Blackpool’s Boston Manor release their highlight anticipated debut album, Be Nothing via Pure Noise Records on 30th September. In a similar vein to last year’s Saudade EP, this is a prime slice of emo pop punk. Hooks and big harmonies paired against introspective and dark lyrics are the order of the day.

If you’re looking for a comparison, contemporaries Moose Blood would be your best bet. Boston Manor’s sound isn’t far removed albeit just a little darker and more brooding. Like Moose Blood’s debut, Be Nothing is full of impact and announces them as a band with serious intent. From the opening chords of ‘Burn You Up’ it’s pretty obvious that this has the potential to be huge.
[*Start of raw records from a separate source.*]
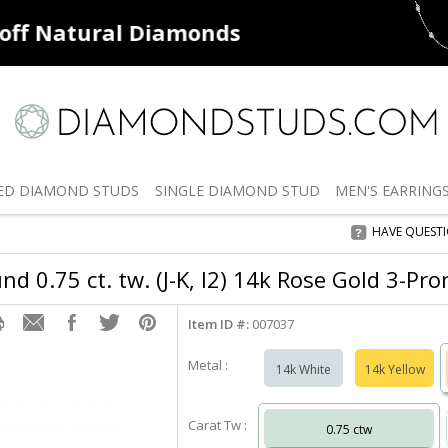
ff
Natural Diamonds
50% off
De
ED
DIAMOND STUDS
SINGLE
DIAMOND STUD
MEN'S
EARRING
HAVE QUEST
d 0.75 ct. tw. (J-K, I2) 14k Rose Gold 3-Pr
Item ID #:
007037
Metal :
14k White
14k Yellow
Carat Tw :
0.75 ctw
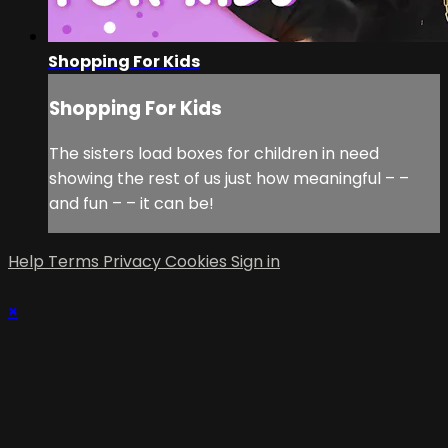
Shopping For Kids
Shopping For Kids
The sisters load boxes for children in need
showing the rest of us just how meaningful – –
and fun – – it can be!
Help
Terms
Privacy
Cookies
Sign in
×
There’s plenty of mass appeal here – we already know the emo / pop punk mix is a winning formula – Boston Manor do it with aplomb. Second track ‘Lead Feet’ has the hallmarks of an anthem with its crunching guitars and compelling story. Henry Cox (vocals) explains, “Around the time we were writing this album I got a phone call from a guy I was friends with in school, one day when we were about 13 he just didn’t show up to school, we got told he’d been taken into care and I never heard from him again until he called. He somehow got my parents phone number and rang me one day to tell me about the last ten years of his life, how people he’d loved had died, how he’d just got out of prison and struggled with addiction, lots of really troubling turbulent stuff. ‘Lead Feet’ is about how two people’s lives can begin so similarly but the choices they make can take them in totally opposite directions.”
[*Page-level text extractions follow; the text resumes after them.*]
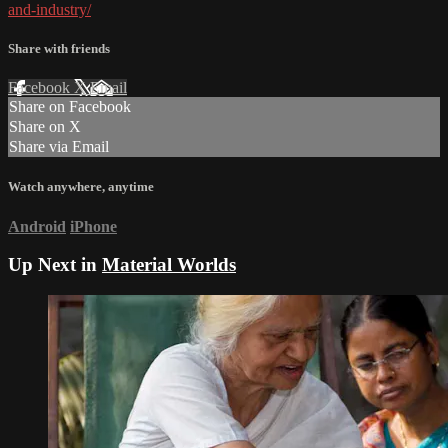
and-industry/
Share with friends
Facebook
X
Email
Share on Facebook
Share on X
Share via Email
Watch anywhere, anytime
Android
iPhone
Up Next in
Material Worlds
Image result for boston manor band

In general terms Be Nothing is an incredibly easy and enjoyable listen, it will speak to a generation of millennials that will relate to Cox’s lyrics, but it’s the actual musical content that makes you revisit and truly enjoy the album. ‘Laika’ has a delightful intro, storming through raucous emo/punk riffs to its harmonies it’s one of the main standout tracks. Even the tracks like ‘Cu’ and ‘Forget-Me-Not’ that seem to lend heavily from band’s like Hindsights end up sounding fresh and instantaneous.

Boston Manor can make it big, that much is obvious. ‘Kill Your Conscience’ is almost too accessible, while ‘This Song is Dedicated to Nobody’ has all the power and instantaneousness of Enema of the State-era Blink-182. If Boston Manor play this right, you’ll see them on the cover of Kerrang! in no time.